:: Directive ::
Return the material below word for word, keeping every line unchanged from first to last.
-------- Source material
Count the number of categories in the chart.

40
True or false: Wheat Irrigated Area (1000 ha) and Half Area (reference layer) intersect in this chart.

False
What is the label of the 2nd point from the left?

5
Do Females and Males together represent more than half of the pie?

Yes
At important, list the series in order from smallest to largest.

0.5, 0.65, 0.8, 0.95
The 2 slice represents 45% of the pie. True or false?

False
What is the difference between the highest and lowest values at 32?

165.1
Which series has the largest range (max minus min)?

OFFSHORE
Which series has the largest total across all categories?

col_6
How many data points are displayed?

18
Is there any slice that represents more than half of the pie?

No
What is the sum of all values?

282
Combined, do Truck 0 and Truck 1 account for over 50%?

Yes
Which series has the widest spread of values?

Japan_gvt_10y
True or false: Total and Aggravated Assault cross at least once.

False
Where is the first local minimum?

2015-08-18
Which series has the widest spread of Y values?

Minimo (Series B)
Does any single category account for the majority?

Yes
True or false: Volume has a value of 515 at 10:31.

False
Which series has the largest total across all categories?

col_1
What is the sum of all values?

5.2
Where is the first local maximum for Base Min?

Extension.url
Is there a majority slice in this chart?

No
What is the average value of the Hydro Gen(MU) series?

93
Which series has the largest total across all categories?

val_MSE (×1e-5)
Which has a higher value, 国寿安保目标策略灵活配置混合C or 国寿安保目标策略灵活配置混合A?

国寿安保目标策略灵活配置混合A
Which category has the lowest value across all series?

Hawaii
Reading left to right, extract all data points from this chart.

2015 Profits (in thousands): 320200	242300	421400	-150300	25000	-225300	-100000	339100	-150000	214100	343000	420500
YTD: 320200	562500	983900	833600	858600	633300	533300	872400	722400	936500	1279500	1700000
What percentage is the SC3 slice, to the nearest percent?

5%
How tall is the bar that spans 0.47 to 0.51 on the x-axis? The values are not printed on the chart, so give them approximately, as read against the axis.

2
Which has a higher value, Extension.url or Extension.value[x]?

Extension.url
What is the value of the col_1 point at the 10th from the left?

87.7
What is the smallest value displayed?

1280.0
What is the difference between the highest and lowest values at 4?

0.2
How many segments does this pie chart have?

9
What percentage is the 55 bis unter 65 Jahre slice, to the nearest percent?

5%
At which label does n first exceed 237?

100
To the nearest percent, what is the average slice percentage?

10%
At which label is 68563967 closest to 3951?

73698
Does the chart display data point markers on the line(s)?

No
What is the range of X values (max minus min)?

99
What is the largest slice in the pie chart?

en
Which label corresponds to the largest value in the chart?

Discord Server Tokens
----------------
:: Reply to the task ::
Count the number of categories in the chart.

40
True or false: Wheat Irrigated Area (1000 ha) and Half Area (reference layer) intersect in this chart.

False
What is the label of the 2nd point from the left?

5
Do Females and Males together represent more than half of the pie?

Yes
At important, list the series in order from smallest to largest.

0.5, 0.65, 0.8, 0.95
The 2 slice represents 45% of the pie. True or false?

False
What is the difference between the highest and lowest values at 32?

165.1
Which series has the largest range (max minus min)?

OFFSHORE
Which series has the largest total across all categories?

col_6
How many data points are displayed?

18
Is there any slice that represents more than half of the pie?

No
What is the sum of all values?

282
Combined, do Truck 0 and Truck 1 account for over 50%?

Yes
Which series has the widest spread of values?

Japan_gvt_10y
True or false: Total and Aggravated Assault cross at least once.

False
Where is the first local minimum?

2015-08-18
Which series has the widest spread of Y values?

Minimo (Series B)
Does any single category account for the majority?

Yes
True or false: Volume has a value of 515 at 10:31.

False
Which series has the largest total across all categories?

col_1
What is the sum of all values?

5.2
Where is the first local maximum for Base Min?

Extension.url
Is there a majority slice in this chart?

No
What is the average value of the Hydro Gen(MU) series?

93
Which series has the largest total across all categories?

val_MSE (×1e-5)
Which has a higher value, 国寿安保目标策略灵活配置混合C or 国寿安保目标策略灵活配置混合A?

国寿安保目标策略灵活配置混合A
Which category has the lowest value across all series?

Hawaii
Reading left to right, extract all data points from this chart.

2015 Profits (in thousands): 320200	242300	421400	-150300	25000	-225300	-100000	339100	-150000	214100	343000	420500
YTD: 320200	562500	983900	833600	858600	633300	533300	872400	722400	936500	1279500	1700000
What percentage is the SC3 slice, to the nearest percent?

5%
How tall is the bar that spans 0.47 to 0.51 on the x-axis? The values are not printed on the chart, so give them approximately, as read against the axis.

2
Which has a higher value, Extension.url or Extension.value[x]?

Extension.url
What is the value of the col_1 point at the 10th from the left?

87.7
What is the smallest value displayed?

1280.0
What is the difference between the highest and lowest values at 4?

0.2
How many segments does this pie chart have?

9
What percentage is the 55 bis unter 65 Jahre slice, to the nearest percent?

5%
At which label does n first exceed 237?

100
To the nearest percent, what is the average slice percentage?

10%
At which label is 68563967 closest to 3951?

73698
Does the chart display data point markers on the line(s)?

No
What is the range of X values (max minus min)?

99
What is the largest slice in the pie chart?

en
Which label corresponds to the largest value in the chart?

Discord Server Tokens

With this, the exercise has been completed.